First he collected discarded cigarette butts and smeared them over his body to hide his scent from the dogs that the Nazis were sure to send after him if they noticed him disappear.
Next he grabbed a stick and propped it upright under his blanket to make it look like a concealed rifle.
“I made a few steps to the left and I was in the same line as the guards,” Mr Ginzburg recalls.
He approached a lone guard, pretending to be a German armed official rather than a prisoner, and asked him for a cigarette.
When the guard turned to go and get a cigarette from someone else, Mr Ginzburg took the opportunity to slip away and roll down a nearby embankment.
“I went down the snow and the dogs came looking for me and they couldn’t find me because of the cigarettes.
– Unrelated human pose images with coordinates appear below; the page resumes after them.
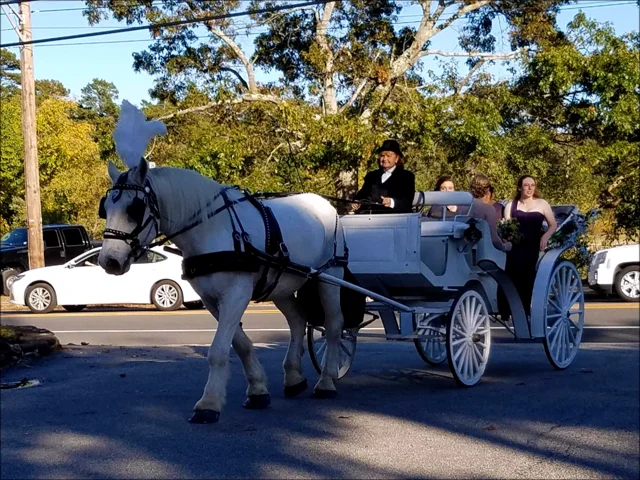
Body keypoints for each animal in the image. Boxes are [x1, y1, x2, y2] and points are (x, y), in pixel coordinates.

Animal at [97, 101, 348, 424]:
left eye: (135, 208)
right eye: (105, 209)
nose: (110, 261)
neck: (212, 229)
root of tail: (325, 203)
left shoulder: (237, 294)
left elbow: (218, 350)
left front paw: (209, 404)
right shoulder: (211, 299)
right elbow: (239, 344)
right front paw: (257, 389)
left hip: (329, 277)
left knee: (333, 326)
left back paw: (326, 381)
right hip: (281, 284)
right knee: (298, 320)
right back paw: (294, 377)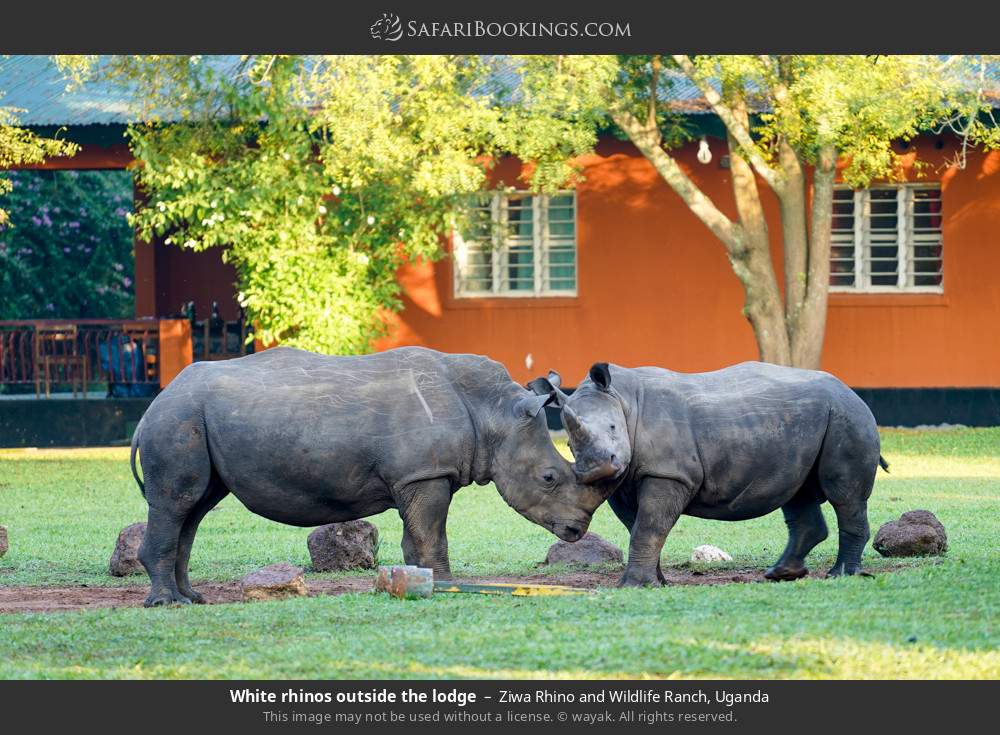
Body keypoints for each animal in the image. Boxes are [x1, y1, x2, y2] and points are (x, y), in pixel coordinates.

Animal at [129, 348, 604, 608]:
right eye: (548, 478)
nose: (576, 530)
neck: (494, 413)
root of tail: (154, 402)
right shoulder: (423, 475)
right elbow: (433, 535)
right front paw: (445, 585)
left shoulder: (418, 477)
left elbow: (417, 537)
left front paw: (419, 581)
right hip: (178, 418)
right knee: (177, 503)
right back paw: (167, 603)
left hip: (190, 416)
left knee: (195, 508)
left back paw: (192, 598)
I was left by myself in the forest.”
Alone, he found a dead Russian soldier, put on the Soviet uniform and took a knife and began to look for food. After two days in the forest living on eggs that he stole from a Polish peasant, Mr Ginzburg finally heard the sound of approaching tanks.
“All of a sudden I hear the trees falling and I saw tanks. Big tanks, huge tanks. With a star – I thought they were Russians,”
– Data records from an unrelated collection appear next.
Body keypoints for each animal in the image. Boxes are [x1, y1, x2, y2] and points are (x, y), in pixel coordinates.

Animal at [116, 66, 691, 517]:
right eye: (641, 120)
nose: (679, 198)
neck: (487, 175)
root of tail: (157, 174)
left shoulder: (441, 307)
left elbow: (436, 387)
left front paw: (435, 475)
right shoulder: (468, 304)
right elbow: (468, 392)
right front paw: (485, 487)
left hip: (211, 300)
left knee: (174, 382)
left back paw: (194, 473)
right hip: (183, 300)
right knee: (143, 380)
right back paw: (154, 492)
The Soviet army took Mr Ginzburg in, bathed him, gave him food and interviewed him before letting him go.
“I was sitting there and when they called me out I came in front of a panel of offices and there was a captain from Philadelphia and he was huge and I showed them my [tattooed Auschwitz identification] number, they interviewed me, they checked on me. And that was it, I was in.”
Recovering from the drama
While his father had been killed in the early stages of the Nazi Party’s regime, Mr Ginzburg returned to Berlin to find his mother who had been hiding with non-Jewish friends.
Speaking four languages, he joined the American army in Berlin and worked as an interpreter for several years before moving to Israel to work in the police force during the Israeli War in the 1970s.
In the late part of that decade, Mr Ginzburg migrated to Australia after looking at a map and saw a “big piece of land” next to New Zealand that looked as though “nobody was there”.
70 years on, remembering Auschwitz
Seven decades later, Mr Ginzburg still struggles to believe that the Holocaust, one of the most regrettable periods in human history, could happen in a society like Germany.
“It was an unbelievable story from a country like Germany whose culture – Beethoven and music – could create such a situation,” he said.
“If they can create it, anybody can. Not only against Jews, against anybody.”
“How people can change – you would never think that from a civilised country like Germany that such cruelty … even today, what you see in Syria, it is unbelievable,” Mr Ginzburg said.
His words echo the President of the European Parliament Martin Schulz who called Auschwitz “a reminder to humanity … a cry of desperation” and warned that “we all share a collective responsibility to ensure that this never happens again”.